Соблюдается ли сейчас это обязательное условие индустриализации? Насколько я могу судить отсюда -- ни в малейшей степени. Вместо экономического руководства и маневрирования, мы присутствуем при призовых скачках индустриализации.

Все теоретические соображения и отдельные экономические симптомы говорят, что хозяйство идет навстречу повторению знаменитого просчета 1925 года, только в гигантском масштабе. Тогда промышленность перемахнула с разгону через барьер тех материальных рессурсов, которые отводила ей право-центристская политика. Поправка этого кон'юнктурного "просчета" могла итти тогда в двух направлениях: путем временного и острого сжатия промышленности или путем увеличения ее общей доли в хозяйстве страны. Руководство испробовало сперва первый путь, затем второй, и таким образом вышло из затруднений.

Сейчас нерассуждающий ажиотаж 1925 года превращен в генеральную линию. Спрашивается: существует ли вообще об'ективные материальные пределы для темпа индустриализации? Разумеется, существуют. Учтены ли эти пределы при нынешних призовых скачках? Вернее сказать: учитываются ли они систематически? Я этого не вижу. Может быть я не все знаю, но по моему, мы идем к нарушению всех хозяйственных, а следовательно и социальных равновесий.

На этом самом пункте мы и подходим к вопросу о связи между хозяйством и режимом. Когда то мы говорили, вслед за нашими учителями, что настоящий под'ем социалистического хозяйства будет связан не с ликвидацией дискуссий и борьбы, а, наоборот, с их величайшим расцветом на новой основе. Создадутся фракции "электрофикаторов", "нефтяников", "торфистов", "трактористов", "коллективизаторов" и пр. и проч. причем борьба этой промышленной демократии будет одним из важных факторов регулирования индустриального развития, до некоторой степени подобно тому, как в средние века цеховая борьба регулировала тогдашнее производство.

Что мы видим вместо этого? Такой режим, который полностью исключает какие бы то ни было идейные группировки, какую бы то ни было борьбу хозяйственных предложений, какую бы то ни было проверку хозяйственного процесса, основанную на живом опыте всех его участников. Соотношение между сельским хозяйством и промышленностью, соотношение между разными отраслями промышленности, соотношение между количеством и качеством продукции, -- соотношение между потреблением и накоплением, -- все эти элементы индустриализации не могут быть априорно предопределены в порядке "генеральной линии" и предписаны к исполнению в порядке призовых скачек. Этот метод опаснее капиталистического, ибо он, так сказать, социализирует ажиотаж и не только снимает с его пути все препятствия, но помножает его на всю силу государственного принуждения и поощрения.

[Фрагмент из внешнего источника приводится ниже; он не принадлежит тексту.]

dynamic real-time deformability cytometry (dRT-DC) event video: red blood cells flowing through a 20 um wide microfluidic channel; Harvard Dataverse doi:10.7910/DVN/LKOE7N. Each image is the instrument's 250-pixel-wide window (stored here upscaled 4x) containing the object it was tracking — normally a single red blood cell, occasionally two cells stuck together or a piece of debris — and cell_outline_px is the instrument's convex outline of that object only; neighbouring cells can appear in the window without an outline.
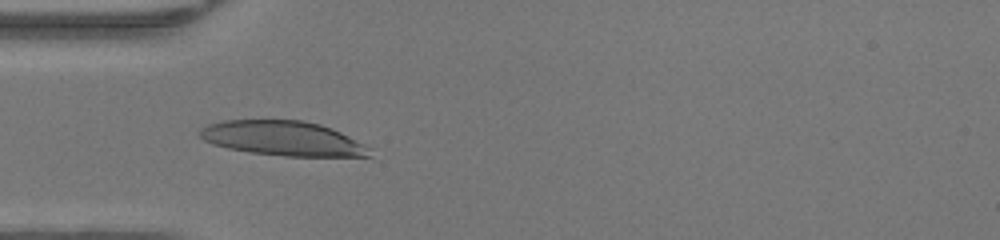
{"species": "human", "species_latin": "Homo sapiens", "temperature_condition": "warm", "stored_images_in_passage": 42, "camera_frame_rate_fps": 3000, "um_per_image_px": 0.085, "donor": {"sex": "female"}, "frame": {"image": 1, "passage_image": 9, "time_ms": 2.667, "image_size_px": [1000, 240], "cell_outline_px": [[372, 156], [284, 156], [252, 152], [228, 148], [212, 144], [204, 140], [200, 136], [200, 128], [208, 124], [224, 120], [304, 120], [320, 124], [332, 128], [372, 148]], "centroid_in_image_um": [24.06, 11.76], "position_along_channel_um": 60.9, "area_um2": 34.22}}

Благодаря гигантским преимуществам централизованного государственного хозяйства, частичные периодические кон'юнктурные кризисы могут предупреждаться или преодолеваться в течении очень длительного периода времени. Но в то же время те же самые условия, при отсутствии внутренней живой и жизненной проверки в самом хозяйственном процессе, при чудовищно-бюрократизированном характере всемогущего руководства, могут привести к такому накоплению кризисов и противоречий, перед которым любой капиталистический кризис покажется детской забавой.

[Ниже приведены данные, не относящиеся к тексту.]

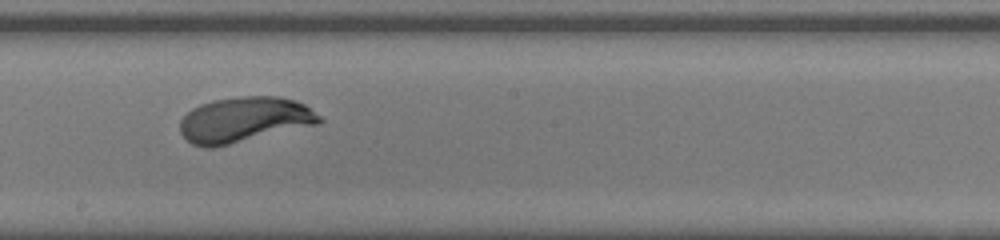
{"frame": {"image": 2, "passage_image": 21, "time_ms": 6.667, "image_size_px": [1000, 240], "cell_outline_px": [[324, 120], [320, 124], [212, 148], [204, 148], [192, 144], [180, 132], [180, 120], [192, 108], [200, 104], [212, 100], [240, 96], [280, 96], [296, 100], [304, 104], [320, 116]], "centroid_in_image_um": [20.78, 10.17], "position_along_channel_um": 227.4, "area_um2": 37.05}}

Теоретически все это абсолютно ясно и неоспоримо. Практически же установить глубину опасности, степень ее близости и прочее, можно только при радикальном изменении партийного и советского режима.

Значит, опасность сейчас состоит в "сверхиндустриализации"? Значит правы правые? Правые настолько же "правы" в вопросе об индустриализации, насколько, скажем, правы французские социал-демократы, считающие, наперекор Молотову, что во Франции сейчас нет революционной ситуации. Правые стоят на точке зрения экономического минимализма. Еслибы генеральная линия привела к непоправимому кризису, то русские правые могли бы, конечно, злорадствовать, как международные правые злорадствовали при неудаче манифестации 1-го августа. С правыми мы, конечно, и в этом вопросе не имеем ничего общего, тем более, что в довершение своих злоключений эти защитники черепашьего темпа решили капитулировать перед темпом призовых скачек как раз в такой момент, когда опасность его становится все более очевидной.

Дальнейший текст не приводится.